3 years is nothing t be honest for young guy every person can take 5 years easy jail time.
Irish prisons aren’t the best. They’re largely safe, but you may be in an overcrowded prison, without proper facilities. It was only a few years ago that prisoners in Irelands Mountjoy prison had to ‘slop out’ buckets of waste each morning.

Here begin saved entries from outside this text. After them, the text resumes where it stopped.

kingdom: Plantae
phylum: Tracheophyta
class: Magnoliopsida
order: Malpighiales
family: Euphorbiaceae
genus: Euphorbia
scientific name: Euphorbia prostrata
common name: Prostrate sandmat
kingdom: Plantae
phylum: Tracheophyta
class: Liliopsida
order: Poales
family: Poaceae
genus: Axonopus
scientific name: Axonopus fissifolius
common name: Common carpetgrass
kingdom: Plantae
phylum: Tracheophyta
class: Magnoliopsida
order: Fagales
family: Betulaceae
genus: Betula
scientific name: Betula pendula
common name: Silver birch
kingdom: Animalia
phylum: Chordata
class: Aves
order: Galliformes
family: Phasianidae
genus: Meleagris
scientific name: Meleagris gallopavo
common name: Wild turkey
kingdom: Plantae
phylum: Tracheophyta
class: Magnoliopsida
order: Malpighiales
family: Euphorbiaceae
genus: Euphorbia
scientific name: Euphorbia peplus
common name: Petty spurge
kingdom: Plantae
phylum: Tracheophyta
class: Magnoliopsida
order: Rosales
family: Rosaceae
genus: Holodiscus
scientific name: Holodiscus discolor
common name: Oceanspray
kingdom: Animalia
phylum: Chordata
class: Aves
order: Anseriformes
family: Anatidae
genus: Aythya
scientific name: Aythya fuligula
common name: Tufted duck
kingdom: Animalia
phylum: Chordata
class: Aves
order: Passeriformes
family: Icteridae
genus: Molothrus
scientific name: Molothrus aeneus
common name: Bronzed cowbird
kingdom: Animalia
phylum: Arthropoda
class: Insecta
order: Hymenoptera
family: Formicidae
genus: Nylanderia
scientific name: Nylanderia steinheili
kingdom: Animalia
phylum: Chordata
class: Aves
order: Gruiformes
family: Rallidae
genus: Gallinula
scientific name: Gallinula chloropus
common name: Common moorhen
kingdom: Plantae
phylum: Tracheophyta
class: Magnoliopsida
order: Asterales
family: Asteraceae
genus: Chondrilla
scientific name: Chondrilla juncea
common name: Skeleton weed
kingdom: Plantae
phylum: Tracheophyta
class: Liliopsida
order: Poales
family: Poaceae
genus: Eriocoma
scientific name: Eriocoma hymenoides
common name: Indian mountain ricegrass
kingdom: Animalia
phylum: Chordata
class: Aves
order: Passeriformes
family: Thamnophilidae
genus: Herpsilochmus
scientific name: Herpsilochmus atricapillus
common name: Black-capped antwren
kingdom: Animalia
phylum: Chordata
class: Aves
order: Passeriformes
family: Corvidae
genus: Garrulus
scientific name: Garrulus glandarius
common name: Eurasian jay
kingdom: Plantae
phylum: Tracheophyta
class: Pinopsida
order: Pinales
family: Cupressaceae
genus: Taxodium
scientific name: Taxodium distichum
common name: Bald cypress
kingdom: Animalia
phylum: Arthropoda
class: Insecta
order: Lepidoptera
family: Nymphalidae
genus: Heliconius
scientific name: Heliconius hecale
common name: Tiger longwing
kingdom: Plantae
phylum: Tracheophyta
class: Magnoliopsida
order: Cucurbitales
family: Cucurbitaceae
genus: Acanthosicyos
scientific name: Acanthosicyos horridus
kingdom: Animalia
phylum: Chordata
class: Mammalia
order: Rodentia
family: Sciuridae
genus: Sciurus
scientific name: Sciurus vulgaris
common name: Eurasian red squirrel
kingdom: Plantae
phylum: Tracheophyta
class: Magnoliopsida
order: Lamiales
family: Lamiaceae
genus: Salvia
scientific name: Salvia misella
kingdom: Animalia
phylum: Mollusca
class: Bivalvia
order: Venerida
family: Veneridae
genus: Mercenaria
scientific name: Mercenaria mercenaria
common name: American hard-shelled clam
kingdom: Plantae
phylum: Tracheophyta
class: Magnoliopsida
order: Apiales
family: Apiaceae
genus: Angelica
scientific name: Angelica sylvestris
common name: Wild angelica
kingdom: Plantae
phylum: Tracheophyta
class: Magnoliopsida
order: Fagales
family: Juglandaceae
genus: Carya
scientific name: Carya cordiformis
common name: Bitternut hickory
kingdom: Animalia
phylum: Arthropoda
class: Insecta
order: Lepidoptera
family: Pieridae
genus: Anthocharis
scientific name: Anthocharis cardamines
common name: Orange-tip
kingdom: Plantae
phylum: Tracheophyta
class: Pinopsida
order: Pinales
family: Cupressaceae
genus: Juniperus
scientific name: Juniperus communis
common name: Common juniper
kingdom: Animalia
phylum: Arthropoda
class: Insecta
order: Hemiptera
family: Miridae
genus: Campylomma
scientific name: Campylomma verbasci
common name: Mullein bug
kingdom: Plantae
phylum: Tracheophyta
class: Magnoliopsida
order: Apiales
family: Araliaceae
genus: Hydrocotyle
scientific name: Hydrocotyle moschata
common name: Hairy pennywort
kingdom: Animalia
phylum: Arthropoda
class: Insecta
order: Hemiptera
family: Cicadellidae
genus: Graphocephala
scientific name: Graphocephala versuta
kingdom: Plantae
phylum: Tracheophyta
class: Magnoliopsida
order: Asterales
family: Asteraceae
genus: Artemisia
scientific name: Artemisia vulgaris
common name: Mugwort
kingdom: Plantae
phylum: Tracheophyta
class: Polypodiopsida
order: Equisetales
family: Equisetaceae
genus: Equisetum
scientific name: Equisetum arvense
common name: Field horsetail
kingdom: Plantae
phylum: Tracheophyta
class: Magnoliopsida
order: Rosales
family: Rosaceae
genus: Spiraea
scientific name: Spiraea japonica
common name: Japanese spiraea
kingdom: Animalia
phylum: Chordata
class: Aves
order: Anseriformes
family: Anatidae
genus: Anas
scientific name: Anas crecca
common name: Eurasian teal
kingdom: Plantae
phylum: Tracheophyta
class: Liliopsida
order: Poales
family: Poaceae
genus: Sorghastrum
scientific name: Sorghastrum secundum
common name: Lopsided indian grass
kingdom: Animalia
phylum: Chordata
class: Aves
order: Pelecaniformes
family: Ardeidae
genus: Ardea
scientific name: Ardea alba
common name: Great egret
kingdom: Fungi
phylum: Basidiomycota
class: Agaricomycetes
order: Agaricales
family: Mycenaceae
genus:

In the States in mosts places you get good time which cuts your sentence by a third, and if you are a trustee working in many places that cuts your sentence by half. I don’t know if Ireland has similar good behavior incentives, but if it does that is 1-1/2 years in the Big House…
The Irish prison system isn’t based off forced labour, so you can’t work your sentence off like you do in the USA. Sentences are shortened, and “for good behaviour” is an alright analogy if you want to compare it to the USA, although it’s based in reform and reoffend risk rather than how polite you are to the head of the prison.
One of my email accounts has become a honey pot for criminal phishing actors. I’m getting 40-50 emails a month and forwarding them to respective admins/abuse addresses hoping that these accounts and domains are being deactivated.
Remarkable thing is that 60+ % of the crap is coming from godaddy subdomains which tells me that godaddy has minimal, or none, controls in place to prevent bots from creating phishing domains and accounts.
2FA is great till you loose the 2…
See next story about Godaddy.
Set facepalms on kill.
Thanks for the information
Burglary, theft or theft from a shop in Ireland isn’t managed almost that cruelly. Dislike America.
Thanks for the update and quick reply. I’ll be sure to keep an eye on this thread.